An international competition for tech companies making a humanitarian difference has two Pittsburgh-based semifinalists. Marinus Analytics and CleanRobotics are among ten companies still in the running for the IBM Watson AI XPRIZE.

The quest for the $3 million first prize began in the summer of 2016 with more than 100 teams. The competition’s winner will be announced by early April. 

Carnegie Mellon University spinoff Marinus Analytics produces artificial intelligence that can identify human trafficking victims in online ads for sex. Founded in 2014, its AI has been deployed by law enforcement agencies across the U.S. Founder and CEO Cara Jones said in 2019 alone, an estimated 3,800 victims were identified using the technology.

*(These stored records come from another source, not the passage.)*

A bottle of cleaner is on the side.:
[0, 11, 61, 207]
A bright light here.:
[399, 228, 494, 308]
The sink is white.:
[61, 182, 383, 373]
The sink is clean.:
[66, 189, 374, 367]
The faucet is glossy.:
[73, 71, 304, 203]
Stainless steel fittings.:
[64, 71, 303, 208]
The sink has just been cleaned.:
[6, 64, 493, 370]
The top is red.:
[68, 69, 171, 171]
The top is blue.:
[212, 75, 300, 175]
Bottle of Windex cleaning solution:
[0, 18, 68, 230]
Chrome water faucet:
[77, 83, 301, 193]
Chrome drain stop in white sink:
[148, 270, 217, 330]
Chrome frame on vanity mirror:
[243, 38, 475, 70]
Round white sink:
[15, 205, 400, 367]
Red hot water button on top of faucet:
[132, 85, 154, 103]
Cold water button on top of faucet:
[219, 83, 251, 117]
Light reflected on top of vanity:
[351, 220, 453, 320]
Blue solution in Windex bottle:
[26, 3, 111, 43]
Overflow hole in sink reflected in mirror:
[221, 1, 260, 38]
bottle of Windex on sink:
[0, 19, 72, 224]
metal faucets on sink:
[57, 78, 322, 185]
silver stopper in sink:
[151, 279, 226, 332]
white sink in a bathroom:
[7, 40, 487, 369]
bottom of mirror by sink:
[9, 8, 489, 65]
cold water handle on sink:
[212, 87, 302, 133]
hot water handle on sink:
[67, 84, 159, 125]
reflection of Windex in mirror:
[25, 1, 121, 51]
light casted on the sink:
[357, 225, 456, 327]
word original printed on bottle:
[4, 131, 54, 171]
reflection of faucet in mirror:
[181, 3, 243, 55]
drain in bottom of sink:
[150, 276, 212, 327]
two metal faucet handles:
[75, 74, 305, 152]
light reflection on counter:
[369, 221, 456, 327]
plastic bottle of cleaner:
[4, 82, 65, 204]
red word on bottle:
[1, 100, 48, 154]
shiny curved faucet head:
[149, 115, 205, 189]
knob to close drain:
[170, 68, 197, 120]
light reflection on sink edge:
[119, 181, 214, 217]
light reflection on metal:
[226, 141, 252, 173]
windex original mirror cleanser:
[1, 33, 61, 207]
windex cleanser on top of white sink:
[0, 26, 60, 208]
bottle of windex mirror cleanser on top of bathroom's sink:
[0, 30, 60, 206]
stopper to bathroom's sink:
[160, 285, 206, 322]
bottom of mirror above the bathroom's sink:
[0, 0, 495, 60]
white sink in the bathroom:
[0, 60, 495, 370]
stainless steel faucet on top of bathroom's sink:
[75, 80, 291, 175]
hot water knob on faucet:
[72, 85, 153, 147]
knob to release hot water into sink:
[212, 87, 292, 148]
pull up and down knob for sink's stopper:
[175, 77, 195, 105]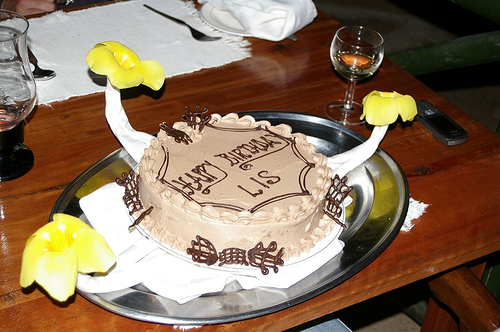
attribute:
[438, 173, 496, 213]
table — blown, wooden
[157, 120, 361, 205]
cake — circular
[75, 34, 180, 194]
flower — yellow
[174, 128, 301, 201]
lettering — black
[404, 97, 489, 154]
cellphone — gray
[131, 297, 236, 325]
silver platter — shiny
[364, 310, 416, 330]
carpet — grey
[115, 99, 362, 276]
cake — chocolate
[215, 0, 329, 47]
napkin — white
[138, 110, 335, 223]
ribbon — chocolate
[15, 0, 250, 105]
cloth — white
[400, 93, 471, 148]
cell phone — grey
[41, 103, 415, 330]
pan — metal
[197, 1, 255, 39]
plate — white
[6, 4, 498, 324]
table — brown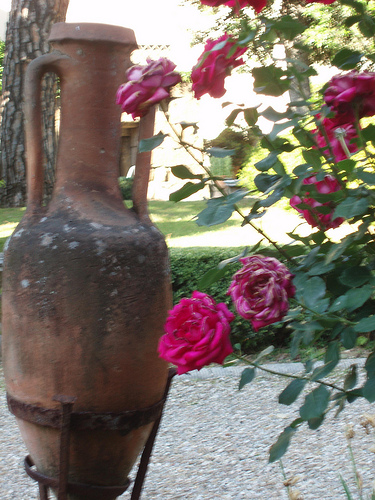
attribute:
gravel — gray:
[5, 338, 374, 498]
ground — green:
[6, 186, 362, 492]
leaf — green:
[299, 249, 369, 326]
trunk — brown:
[2, 1, 58, 205]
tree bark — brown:
[5, 12, 35, 193]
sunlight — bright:
[144, 11, 318, 242]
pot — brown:
[0, 19, 174, 499]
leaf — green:
[291, 268, 338, 318]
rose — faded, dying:
[230, 246, 309, 322]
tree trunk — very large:
[0, 3, 26, 213]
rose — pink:
[157, 290, 233, 374]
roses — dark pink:
[113, 0, 373, 375]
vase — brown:
[0, 21, 174, 498]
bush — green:
[140, 237, 369, 367]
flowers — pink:
[173, 9, 352, 358]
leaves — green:
[200, 183, 250, 228]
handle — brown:
[11, 46, 61, 230]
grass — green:
[152, 200, 225, 247]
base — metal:
[16, 391, 186, 484]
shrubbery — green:
[299, 272, 374, 402]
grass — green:
[174, 209, 237, 237]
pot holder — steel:
[5, 365, 201, 498]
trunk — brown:
[0, 0, 73, 210]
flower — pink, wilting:
[101, 48, 195, 128]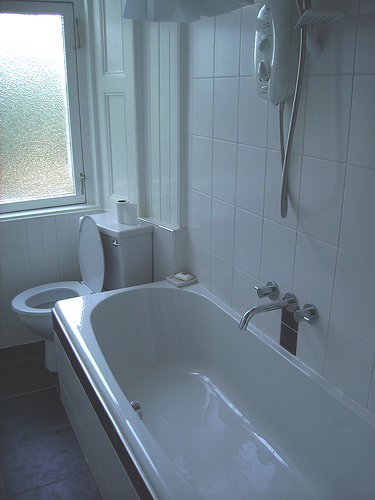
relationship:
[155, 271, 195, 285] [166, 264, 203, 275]
bar of soap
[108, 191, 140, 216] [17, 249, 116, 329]
paper by toilet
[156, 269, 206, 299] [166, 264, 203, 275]
dish for soap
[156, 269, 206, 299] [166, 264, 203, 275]
dish has soap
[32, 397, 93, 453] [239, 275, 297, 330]
tile along tub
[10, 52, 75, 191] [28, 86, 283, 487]
window in bathroom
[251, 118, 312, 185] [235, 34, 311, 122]
cord for shower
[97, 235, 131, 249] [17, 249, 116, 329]
handle on toilet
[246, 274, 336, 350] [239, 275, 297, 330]
fixtures in tub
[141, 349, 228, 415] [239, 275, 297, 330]
reflection in tub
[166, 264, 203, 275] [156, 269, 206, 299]
soap on dish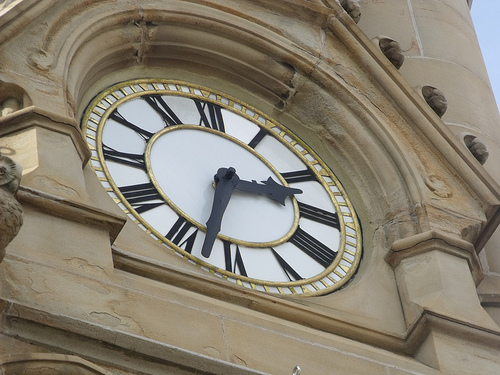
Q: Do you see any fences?
A: No, there are no fences.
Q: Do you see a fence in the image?
A: No, there are no fences.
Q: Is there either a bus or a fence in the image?
A: No, there are no fences or buses.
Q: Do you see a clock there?
A: Yes, there is a clock.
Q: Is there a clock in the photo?
A: Yes, there is a clock.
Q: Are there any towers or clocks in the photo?
A: Yes, there is a clock.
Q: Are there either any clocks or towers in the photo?
A: Yes, there is a clock.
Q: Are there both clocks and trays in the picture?
A: No, there is a clock but no trays.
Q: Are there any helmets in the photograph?
A: No, there are no helmets.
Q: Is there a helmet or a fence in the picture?
A: No, there are no helmets or fences.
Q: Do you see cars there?
A: No, there are no cars.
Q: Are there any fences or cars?
A: No, there are no cars or fences.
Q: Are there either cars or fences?
A: No, there are no cars or fences.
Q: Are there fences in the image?
A: No, there are no fences.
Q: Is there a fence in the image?
A: No, there are no fences.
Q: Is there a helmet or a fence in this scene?
A: No, there are no fences or helmets.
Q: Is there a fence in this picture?
A: No, there are no fences.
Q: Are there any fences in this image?
A: No, there are no fences.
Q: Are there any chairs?
A: No, there are no chairs.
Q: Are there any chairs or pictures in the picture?
A: No, there are no chairs or pictures.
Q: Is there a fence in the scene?
A: No, there are no fences.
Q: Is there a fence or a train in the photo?
A: No, there are no fences or trains.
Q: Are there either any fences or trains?
A: No, there are no fences or trains.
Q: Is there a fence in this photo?
A: No, there are no fences.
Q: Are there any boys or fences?
A: No, there are no fences or boys.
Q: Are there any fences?
A: No, there are no fences.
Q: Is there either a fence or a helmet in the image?
A: No, there are no fences or helmets.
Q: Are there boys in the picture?
A: No, there are no boys.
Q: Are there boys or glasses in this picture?
A: No, there are no boys or glasses.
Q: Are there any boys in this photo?
A: No, there are no boys.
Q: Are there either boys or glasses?
A: No, there are no boys or glasses.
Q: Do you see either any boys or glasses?
A: No, there are no boys or glasses.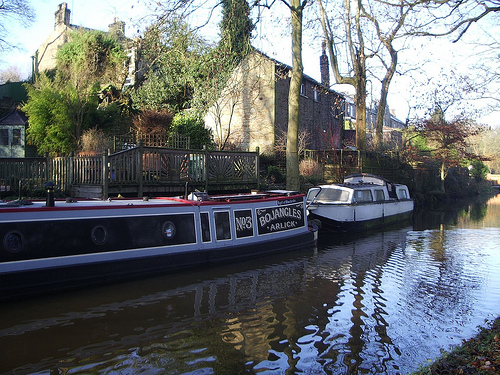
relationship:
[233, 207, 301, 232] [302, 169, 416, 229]
name on side of boat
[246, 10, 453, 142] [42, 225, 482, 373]
trees reflection on river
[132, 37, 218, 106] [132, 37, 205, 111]
leaves have leaves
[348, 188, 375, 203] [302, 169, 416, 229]
window on boat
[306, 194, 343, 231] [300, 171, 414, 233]
front of boat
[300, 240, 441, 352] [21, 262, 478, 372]
light reflecting on surface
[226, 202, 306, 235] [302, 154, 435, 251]
name on boat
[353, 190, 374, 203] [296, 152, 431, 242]
window in boat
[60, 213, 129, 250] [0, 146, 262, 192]
circular window in dock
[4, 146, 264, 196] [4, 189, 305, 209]
fence on dock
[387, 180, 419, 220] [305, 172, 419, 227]
back of boat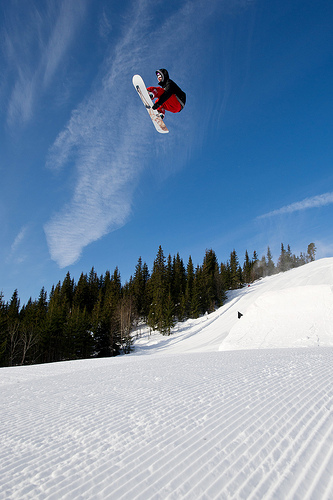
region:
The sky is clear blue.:
[5, 34, 318, 254]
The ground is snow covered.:
[45, 262, 324, 474]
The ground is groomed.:
[11, 350, 325, 496]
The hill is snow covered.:
[219, 247, 327, 359]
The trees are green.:
[2, 234, 310, 361]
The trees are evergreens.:
[26, 243, 294, 340]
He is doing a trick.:
[112, 48, 190, 133]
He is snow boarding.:
[113, 66, 202, 144]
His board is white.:
[123, 74, 170, 149]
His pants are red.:
[137, 89, 182, 118]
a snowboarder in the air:
[121, 42, 215, 166]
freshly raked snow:
[1, 357, 331, 499]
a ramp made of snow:
[225, 285, 332, 351]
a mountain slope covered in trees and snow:
[1, 245, 329, 499]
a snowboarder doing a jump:
[117, 48, 232, 152]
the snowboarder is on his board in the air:
[123, 50, 212, 143]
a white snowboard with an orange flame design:
[130, 72, 175, 144]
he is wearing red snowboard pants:
[144, 82, 180, 120]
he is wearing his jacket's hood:
[151, 61, 190, 115]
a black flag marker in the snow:
[234, 308, 245, 323]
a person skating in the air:
[132, 69, 192, 135]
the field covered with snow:
[3, 370, 324, 497]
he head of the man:
[155, 67, 169, 81]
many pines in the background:
[0, 249, 237, 348]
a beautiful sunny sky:
[107, 134, 322, 249]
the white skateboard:
[131, 76, 168, 137]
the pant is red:
[150, 85, 182, 116]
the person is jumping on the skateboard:
[126, 68, 187, 133]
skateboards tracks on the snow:
[61, 391, 319, 492]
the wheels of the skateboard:
[133, 85, 152, 115]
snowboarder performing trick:
[132, 59, 184, 137]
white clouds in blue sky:
[9, 18, 55, 67]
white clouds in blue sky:
[19, 66, 67, 111]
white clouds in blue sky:
[29, 128, 69, 172]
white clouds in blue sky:
[22, 146, 51, 201]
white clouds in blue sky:
[68, 184, 119, 236]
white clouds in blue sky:
[131, 190, 206, 229]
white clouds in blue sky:
[210, 125, 238, 174]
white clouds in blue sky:
[253, 160, 303, 213]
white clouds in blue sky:
[127, 24, 176, 54]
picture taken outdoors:
[9, 32, 332, 401]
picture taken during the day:
[21, 51, 110, 207]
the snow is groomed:
[82, 377, 217, 451]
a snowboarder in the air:
[120, 55, 202, 146]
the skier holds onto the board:
[154, 96, 165, 113]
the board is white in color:
[136, 70, 158, 130]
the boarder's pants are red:
[151, 87, 167, 96]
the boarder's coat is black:
[162, 79, 179, 92]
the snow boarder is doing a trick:
[116, 45, 202, 153]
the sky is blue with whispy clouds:
[75, 61, 104, 165]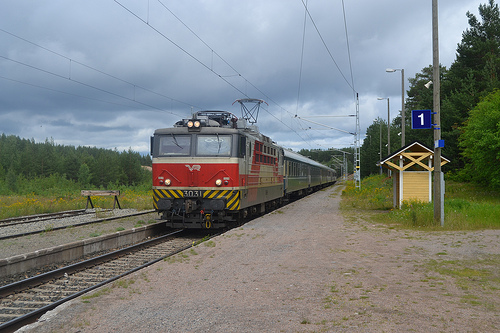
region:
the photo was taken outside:
[3, 2, 493, 328]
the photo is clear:
[7, 2, 498, 318]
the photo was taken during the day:
[7, 2, 497, 330]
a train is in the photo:
[116, 101, 383, 247]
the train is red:
[131, 107, 361, 242]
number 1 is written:
[402, 104, 468, 168]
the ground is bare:
[277, 219, 440, 330]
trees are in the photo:
[11, 142, 139, 194]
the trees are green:
[6, 138, 142, 200]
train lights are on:
[161, 160, 246, 228]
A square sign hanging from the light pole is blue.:
[408, 107, 434, 133]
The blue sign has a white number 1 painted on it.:
[417, 110, 425, 127]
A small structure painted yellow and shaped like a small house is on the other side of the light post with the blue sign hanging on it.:
[374, 135, 454, 211]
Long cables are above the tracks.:
[0, 0, 373, 195]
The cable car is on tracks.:
[3, 167, 343, 331]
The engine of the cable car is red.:
[143, 107, 288, 234]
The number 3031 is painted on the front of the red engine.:
[179, 187, 204, 199]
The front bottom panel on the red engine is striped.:
[150, 186, 238, 211]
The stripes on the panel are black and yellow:
[150, 186, 240, 212]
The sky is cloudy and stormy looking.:
[0, 0, 498, 160]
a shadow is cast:
[145, 216, 197, 249]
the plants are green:
[428, 68, 485, 153]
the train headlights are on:
[149, 87, 289, 261]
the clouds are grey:
[56, 21, 143, 96]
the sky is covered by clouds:
[28, 13, 211, 96]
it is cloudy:
[1, 6, 441, 294]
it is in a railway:
[12, 10, 351, 273]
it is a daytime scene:
[7, 6, 468, 326]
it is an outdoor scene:
[13, 11, 465, 319]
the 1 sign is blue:
[409, 78, 459, 170]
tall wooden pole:
[421, 0, 459, 229]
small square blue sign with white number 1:
[406, 106, 436, 133]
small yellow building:
[376, 117, 452, 222]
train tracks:
[2, 227, 193, 282]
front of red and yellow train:
[147, 122, 251, 213]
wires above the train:
[91, 2, 389, 115]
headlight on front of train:
[159, 165, 236, 192]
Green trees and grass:
[446, 0, 497, 229]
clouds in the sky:
[6, 7, 138, 159]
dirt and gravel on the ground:
[228, 230, 436, 332]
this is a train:
[149, 116, 296, 219]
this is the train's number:
[184, 187, 203, 199]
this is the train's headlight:
[214, 178, 221, 188]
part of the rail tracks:
[9, 264, 81, 306]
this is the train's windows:
[157, 128, 229, 157]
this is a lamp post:
[386, 66, 407, 146]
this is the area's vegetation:
[11, 139, 128, 184]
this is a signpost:
[411, 105, 433, 131]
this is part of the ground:
[285, 250, 395, 329]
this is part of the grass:
[361, 186, 385, 203]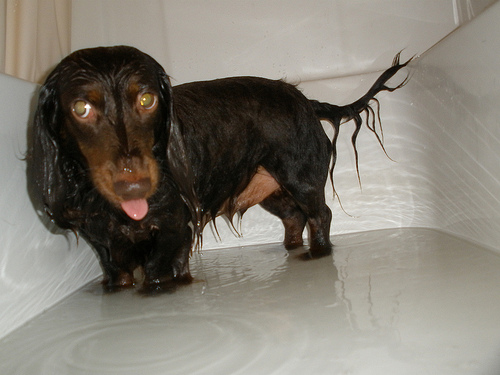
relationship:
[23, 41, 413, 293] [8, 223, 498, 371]
dog in water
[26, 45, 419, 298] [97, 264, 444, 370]
dog standing in water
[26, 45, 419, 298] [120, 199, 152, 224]
dog sticking out tongue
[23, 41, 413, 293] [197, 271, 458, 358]
dog in water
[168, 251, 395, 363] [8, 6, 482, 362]
water in tub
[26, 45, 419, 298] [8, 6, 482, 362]
dog in tub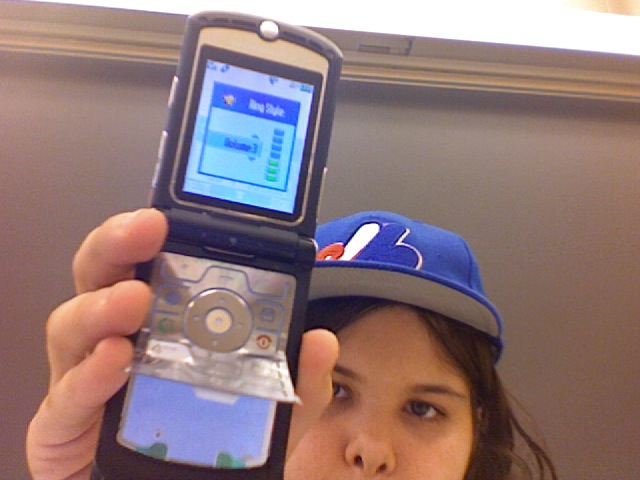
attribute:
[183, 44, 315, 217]
screen — on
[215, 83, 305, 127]
banner — blue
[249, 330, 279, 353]
button — red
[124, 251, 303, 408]
keyboard — broken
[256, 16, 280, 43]
carrier emblem — small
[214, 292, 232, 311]
arrow — small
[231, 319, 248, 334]
arrow — small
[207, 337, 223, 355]
arrow — small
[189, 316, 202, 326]
arrow — small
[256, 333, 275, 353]
button — red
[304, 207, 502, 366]
hat — blue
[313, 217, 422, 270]
logo — blue, red, white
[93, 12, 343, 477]
flip phone — broken, blue, white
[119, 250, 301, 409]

“The challenge that we’re working on requires continually adapting the tool,” Jones said. “Everywhere that technology and online activity emerges, there is a need for protecting against human trafficking.”

Tim Wolford, a supervisory special agent with the FBI in Pittsburgh, said the bureau’s investigations into human trafficking are on the rise nationwide, but he said it isn’t clear if instances of the criminal act are on the rise.

“I think part of that is due to increased reporting, there’s been a really great effort to spread awareness about human trafficking,” Wolford said.  

Jones said the prize money would be instrumental to helping the company expand and keep up with a constantly changing internet.


Credit CleanRobotics
A CleanRobotics TrashBot.

The second Pittsburgh semifinalist, CleanRobotics, makes smart trash cans that can accurately sort recyclables from garbage using artificial intelligence and computer vision sensors. Four TrashBots are currently deployed in the city of Pittsburgh, including two in PPG Paints Arena.

CleanRobotics CEO Charles Yhap said he’s pleasantly surprised his company has made it so far in the competition, and said he thinks a few factors have helped keep it in the running.

“The problem we’re trying to solve is a pressing problem,” Yhap said. “With the climate crisis coming to a head, any technology that is intelligently trying to attack carbon emissions and climate change is really going to capture the imagination.” 

Yhap said if CleanRobotics wins, the prize money would go to expanding the company. 

Five finalists for the IMB Watson AI XPRIZE will be announced at a semifinal event this week, with three selected to make presentations at Vancouver’s TED2020 event in April. While the winner will go home with $3 million, second place will receive $1 million and third place will receive $500,000.